Records excerpted from a collection:
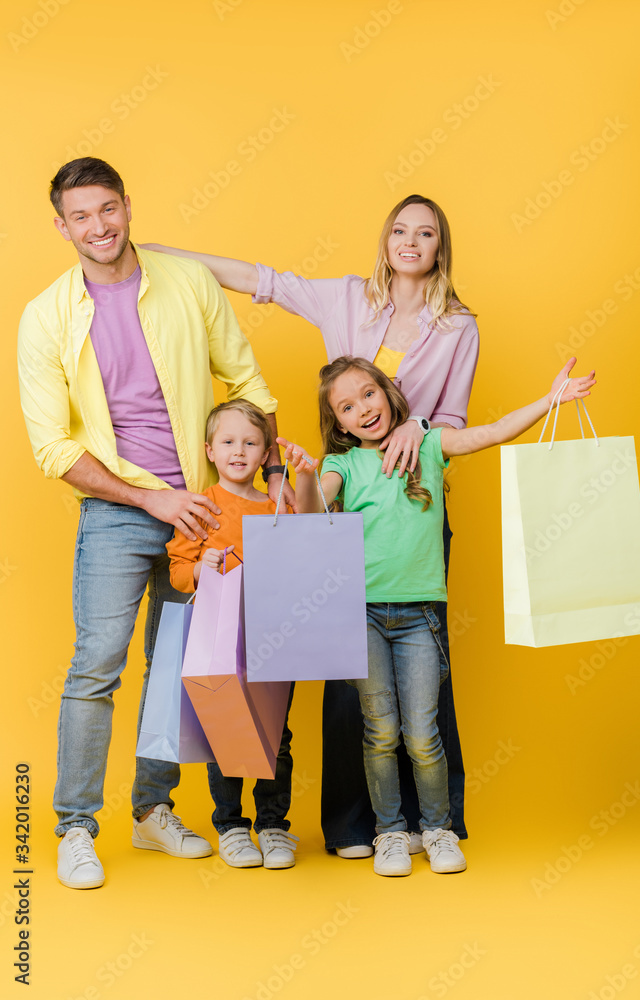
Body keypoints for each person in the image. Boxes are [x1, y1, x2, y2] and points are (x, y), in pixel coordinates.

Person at [143, 193, 478, 856]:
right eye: (400, 230)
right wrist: (155, 255)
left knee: (424, 681)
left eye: (426, 234)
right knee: (346, 673)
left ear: (440, 248)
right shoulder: (347, 299)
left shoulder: (458, 326)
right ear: (384, 240)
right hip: (337, 511)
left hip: (411, 511)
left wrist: (420, 424)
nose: (411, 242)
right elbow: (258, 280)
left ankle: (435, 825)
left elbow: (460, 424)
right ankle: (361, 827)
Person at [17, 157, 294, 890]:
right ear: (61, 226)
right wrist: (150, 499)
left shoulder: (187, 283)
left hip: (205, 512)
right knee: (95, 669)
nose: (97, 226)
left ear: (128, 207)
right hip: (118, 512)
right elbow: (53, 447)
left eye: (107, 209)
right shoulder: (45, 316)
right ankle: (76, 827)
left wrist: (271, 476)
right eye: (80, 216)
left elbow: (248, 379)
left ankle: (151, 812)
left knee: (176, 665)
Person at [280, 355, 595, 875]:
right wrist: (306, 476)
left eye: (369, 394)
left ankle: (438, 828)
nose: (362, 408)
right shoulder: (341, 465)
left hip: (421, 615)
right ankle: (389, 833)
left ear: (388, 394)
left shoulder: (427, 444)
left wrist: (551, 399)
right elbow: (311, 520)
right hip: (361, 616)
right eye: (347, 406)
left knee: (423, 732)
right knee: (380, 732)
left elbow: (489, 433)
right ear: (338, 423)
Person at [166, 400, 298, 869]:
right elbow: (179, 568)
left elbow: (302, 557)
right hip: (221, 636)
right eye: (228, 442)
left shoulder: (278, 506)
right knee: (225, 730)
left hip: (274, 635)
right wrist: (201, 570)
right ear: (210, 451)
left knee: (275, 733)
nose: (239, 451)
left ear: (266, 454)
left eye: (250, 442)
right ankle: (231, 825)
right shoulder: (204, 506)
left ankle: (273, 825)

Exercise: The entries are to be restated word for word, and no picture should appear in the copy.

Result:
Body keypoints for each person in the image. Boxes are [x1, y1, x2, y2] and points are (x, y), in pixel coordinates.

Person at [143, 193, 478, 856]:
right eye: (400, 230)
right wrist: (155, 255)
left knee: (424, 681)
left eye: (426, 234)
right knee: (346, 673)
left ear: (440, 248)
right shoulder: (347, 299)
left shoulder: (458, 326)
right ear: (384, 240)
right hip: (337, 511)
left hip: (411, 511)
left wrist: (420, 424)
nose: (411, 242)
right elbow: (258, 280)
left ankle: (435, 825)
left elbow: (460, 424)
right ankle: (361, 827)
Person at [17, 157, 294, 890]:
right ear: (61, 226)
right wrist: (150, 499)
left shoulder: (187, 283)
left hip: (205, 512)
right knee: (95, 669)
nose: (97, 226)
left ear: (128, 207)
right hip: (118, 512)
right elbow: (53, 447)
left eye: (107, 209)
right shoulder: (45, 316)
right ankle: (76, 827)
left wrist: (271, 476)
right eye: (80, 216)
left elbow: (248, 379)
left ankle: (151, 812)
left knee: (176, 665)
Person at [280, 355, 595, 875]:
right wrist: (306, 476)
left eye: (369, 394)
left ankle: (438, 828)
nose: (362, 408)
right shoulder: (341, 465)
left hip: (421, 615)
right ankle: (389, 833)
left ear: (388, 394)
left shoulder: (427, 444)
left wrist: (551, 399)
right elbow: (311, 520)
right hip: (361, 616)
right eye: (347, 406)
left knee: (423, 732)
right knee: (380, 732)
left elbow: (489, 433)
right ear: (338, 423)
Person at [166, 400, 298, 869]:
right elbow: (179, 568)
left elbow: (302, 557)
right hip: (221, 636)
right eye: (228, 442)
left shoulder: (278, 506)
right knee: (225, 730)
left hip: (274, 635)
right wrist: (201, 570)
right ear: (210, 451)
left knee: (275, 733)
nose: (239, 451)
left ear: (266, 454)
left eye: (250, 442)
right ankle: (231, 825)
right shoulder: (204, 506)
left ankle: (273, 825)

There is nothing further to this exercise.